[TESTO]:
•••

Sono oltre 1.400 le domande presentate da Comuni e imprese pubbliche e 220 da aziende private, per complessivi 2 miliardi di euro, in risposta ai bandi del Mite di dicembre 2021 per impianti di gestione rifiuti e progetti ‘faro’ di economia circolare. Lo ha detto il ministro della Transizione ecologica, Roberto Cingolani, parlando in audizione alla Camera sullo stato di attuazione del Piano nazionale di ripresa e resilienza (Pnrr). Cingolani ha anche annunciato che nei prossimi mesi saranno aggiudicati bandi per 2,5 miliardi € su progetti di economia circolare per i privati e la previsione di nuovi bandi per 10 miliardi sullo sviluppo dei settori fotovoltaico, biometano, autoriscaldamento.
Ma per raggiungere i target ambientali desiderati sulle rinnovabili, secondo Cingolani sarà necessario accelerare sui processi autorizzativi: “Abbiamo deciso che se non si riesce a trovare la ‘quadra’ con gli altri ministeri, l’analisi passa al Consiglio dei ministri, il cosiddetto potere sostitutivo”.
Intanto, il Ministero della transizione ecologica ha prorogato di un mese i termini per la richiesta dei fondi del PNRR destinati all’economia circolare. I relativi bandi, previsti in chiusura a metà febbraio, sono stati rinviati di 30 giorni, con scadenze tra il 16-23 marzo 2022. Inoltre, le domande già inviate potranno essere integrate o annullate e ripresentate rispettando la nuova scadenza.

•••

[ESTRATTO DEI DATI]:
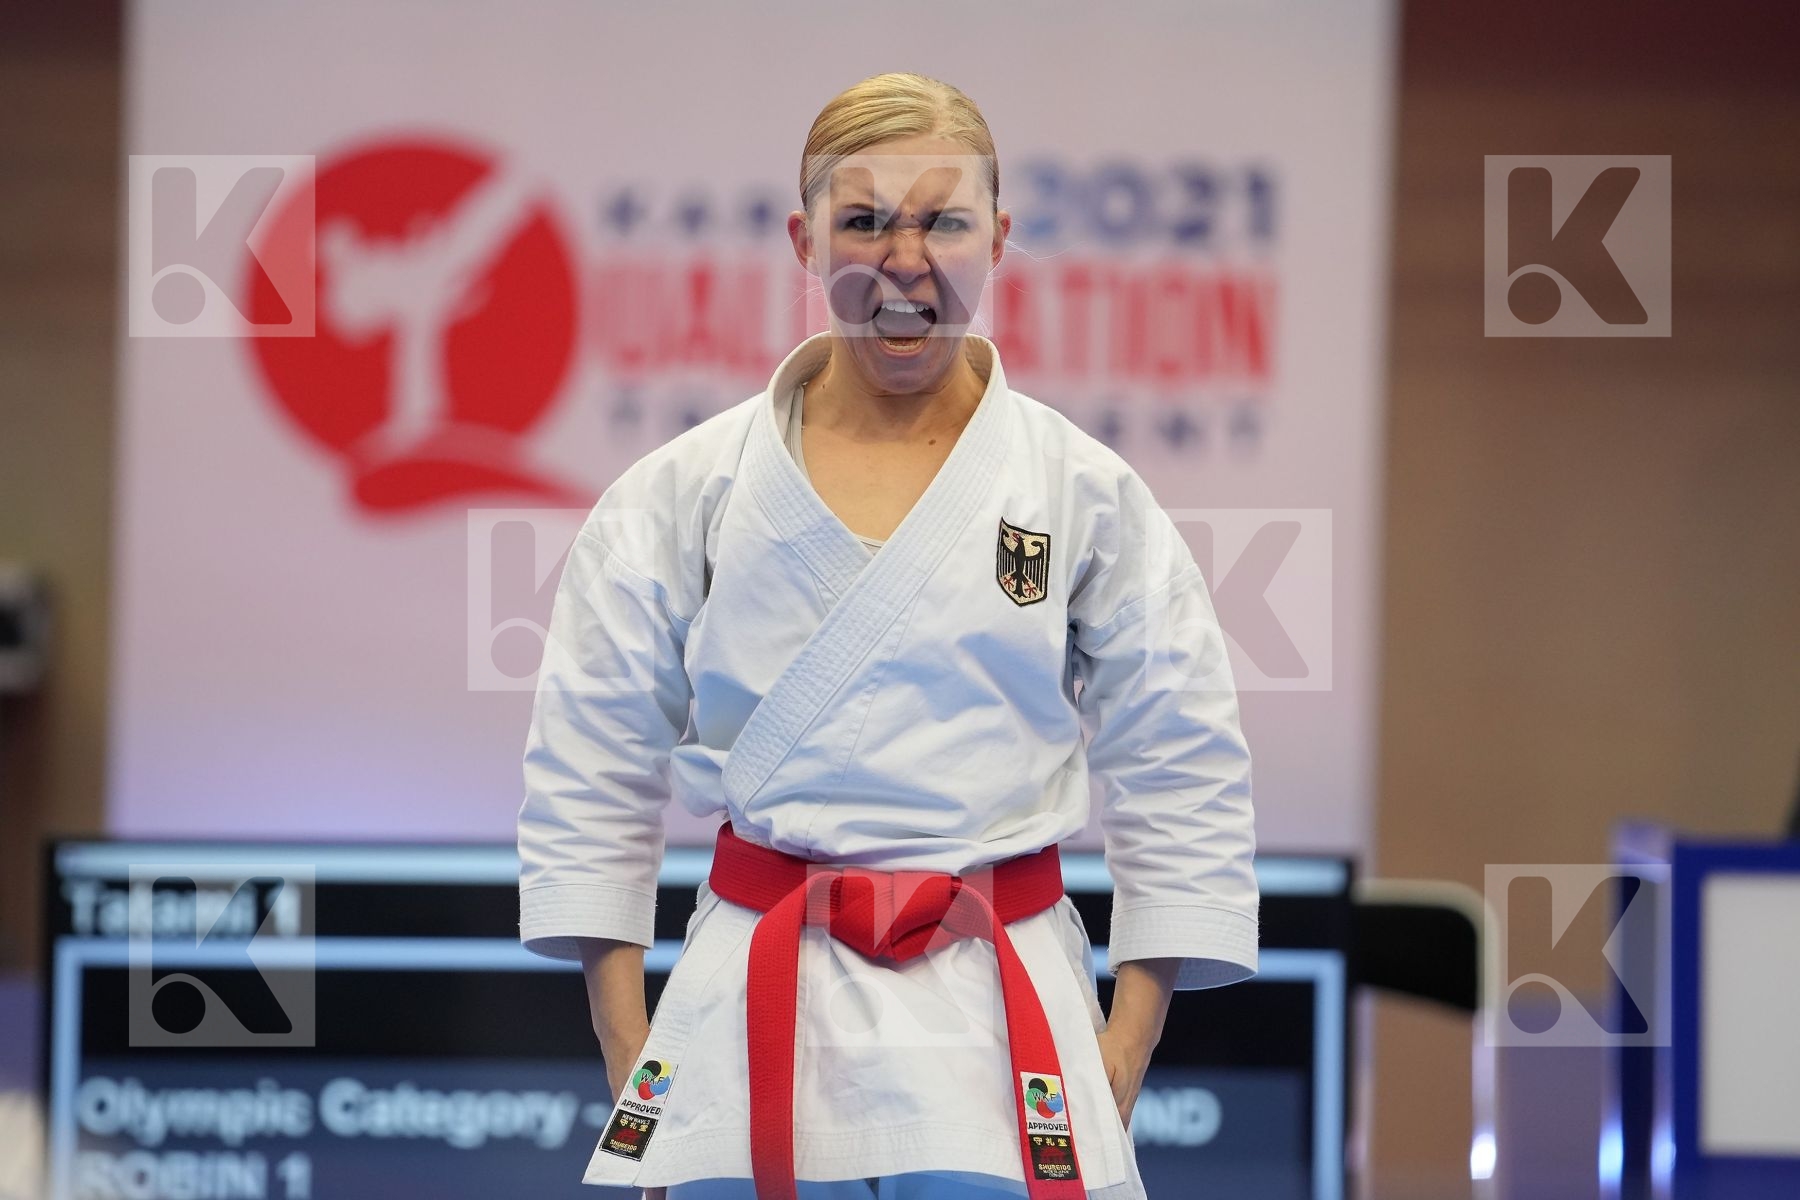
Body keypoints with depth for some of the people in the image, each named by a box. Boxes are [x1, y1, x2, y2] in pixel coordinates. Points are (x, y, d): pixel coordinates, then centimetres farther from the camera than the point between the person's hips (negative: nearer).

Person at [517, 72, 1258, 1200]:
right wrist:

•••

[CONSEGNE]:
1 - Trascrivi dal testo il passo che comincia con "Sono oltre 1.400" e termina con "fotovoltaico, biometano, autoriscaldamento.".
2 - Riassumi il testo in due frasi.

[SOLUZIONI]:
1 -
Sono oltre 1.400 le domande presentate da Comuni e imprese pubbliche e 220 da aziende private, per complessivi 2 miliardi di euro, in risposta ai bandi del Mite di dicembre 2021 per impianti di gestione rifiuti e progetti ‘faro’ di economia circolare. Lo ha detto il ministro della Transizione ecologica, Roberto Cingolani, parlando in audizione alla Camera sullo stato di attuazione del Piano nazionale di ripresa e resilienza (Pnrr). Cingolani ha anche annunciato che nei prossimi mesi saranno aggiudicati bandi per 2,5 miliardi € su progetti di economia circolare per i privati e la previsione di nuovi bandi per 10 miliardi sullo sviluppo dei settori fotovoltaico, biometano, autoriscaldamento.

2 - Secondo il ministro Cingolani, ai bandi del Mite di dicembre 2021 per impianti di gestione rifiuti ed economia circolare sono arrivate oltre 1.400 domande da Comuni e imprese pubbliche e 220 da aziende private, per complessivi 2 miliardi di euro, e sono previsti nuovi bandi. Il ministero ha poi prorogato di 30 giorni i termini dei bandi del PNRR per l'economia circolare, con scadenze tra il 16 e il 23 marzo 2022.